**What is needed:** All records shown below should be given again, character for character.

**Input material:**
------------------------------------

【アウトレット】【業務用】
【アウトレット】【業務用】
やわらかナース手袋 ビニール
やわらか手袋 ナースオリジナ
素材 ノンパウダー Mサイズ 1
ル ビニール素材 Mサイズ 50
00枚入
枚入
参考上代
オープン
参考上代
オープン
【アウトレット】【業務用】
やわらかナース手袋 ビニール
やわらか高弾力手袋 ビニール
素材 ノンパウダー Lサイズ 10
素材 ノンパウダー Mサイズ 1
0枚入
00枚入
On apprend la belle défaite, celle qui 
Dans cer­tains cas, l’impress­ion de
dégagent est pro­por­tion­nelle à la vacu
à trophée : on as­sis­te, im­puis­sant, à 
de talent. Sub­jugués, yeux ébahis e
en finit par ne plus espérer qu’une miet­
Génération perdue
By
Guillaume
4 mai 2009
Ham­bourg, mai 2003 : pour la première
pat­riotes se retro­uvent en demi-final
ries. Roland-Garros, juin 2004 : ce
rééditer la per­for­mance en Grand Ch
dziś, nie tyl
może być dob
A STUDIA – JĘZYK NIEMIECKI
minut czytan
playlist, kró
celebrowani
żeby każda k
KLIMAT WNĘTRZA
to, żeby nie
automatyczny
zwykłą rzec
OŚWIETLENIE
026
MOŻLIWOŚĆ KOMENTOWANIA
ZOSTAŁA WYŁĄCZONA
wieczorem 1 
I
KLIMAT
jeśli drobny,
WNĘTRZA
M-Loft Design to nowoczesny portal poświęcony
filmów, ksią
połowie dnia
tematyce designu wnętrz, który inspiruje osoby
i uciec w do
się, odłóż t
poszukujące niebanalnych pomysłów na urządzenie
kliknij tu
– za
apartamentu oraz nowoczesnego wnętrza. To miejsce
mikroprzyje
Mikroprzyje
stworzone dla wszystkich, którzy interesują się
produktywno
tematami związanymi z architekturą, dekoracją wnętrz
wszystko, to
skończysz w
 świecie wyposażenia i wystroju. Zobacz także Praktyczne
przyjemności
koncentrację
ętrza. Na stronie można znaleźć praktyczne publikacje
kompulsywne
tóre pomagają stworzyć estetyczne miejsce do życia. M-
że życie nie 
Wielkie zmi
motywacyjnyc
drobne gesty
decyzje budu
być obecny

------------------------------------

**Response to this exercise:**
【アウトレット】【業務用】
【アウトレット】【業務用】
やわらかナース手袋 ビニール
やわらか手袋 ナースオリジナ
素材 ノンパウダー Mサイズ 1
ル ビニール素材 Mサイズ 50
00枚入
枚入
参考上代
オープン
参考上代
オープン
【アウトレット】【業務用】
やわらかナース手袋 ビニール
やわらか高弾力手袋 ビニール
素材 ノンパウダー Lサイズ 10
素材 ノンパウダー Mサイズ 1
0枚入
00枚入
On apprend la belle défaite, celle qui 
Dans cer­tains cas, l’impress­ion de
dégagent est pro­por­tion­nelle à la vacu
à trophée : on as­sis­te, im­puis­sant, à 
de talent. Sub­jugués, yeux ébahis e
en finit par ne plus espérer qu’une miet­
Génération perdue
By
Guillaume
4 mai 2009
Ham­bourg, mai 2003 : pour la première
pat­riotes se retro­uvent en demi-final
ries. Roland-Garros, juin 2004 : ce
rééditer la per­for­mance en Grand Ch
dziś, nie tyl
może być dob
A STUDIA – JĘZYK NIEMIECKI
minut czytan
playlist, kró
celebrowani
żeby każda k
KLIMAT WNĘTRZA
to, żeby nie
automatyczny
zwykłą rzec
OŚWIETLENIE
026
MOŻLIWOŚĆ KOMENTOWANIA
ZOSTAŁA WYŁĄCZONA
wieczorem 1 
I
KLIMAT
jeśli drobny,
WNĘTRZA
M-Loft Design to nowoczesny portal poświęcony
filmów, ksią
połowie dnia
tematyce designu wnętrz, który inspiruje osoby
i uciec w do
się, odłóż t
poszukujące niebanalnych pomysłów na urządzenie
kliknij tu
– za
apartamentu oraz nowoczesnego wnętrza. To miejsce
mikroprzyje
Mikroprzyje
stworzone dla wszystkich, którzy interesują się
produktywno
tematami związanymi z architekturą, dekoracją wnętrz
wszystko, to
skończysz w
 świecie wyposażenia i wystroju. Zobacz także Praktyczne
przyjemności
koncentrację
ętrza. Na stronie można znaleźć praktyczne publikacje
kompulsywne
tóre pomagają stworzyć estetyczne miejsce do życia. M-
że życie nie 
Wielkie zmi
motywacyjnyc
drobne gesty
decyzje budu
być obecny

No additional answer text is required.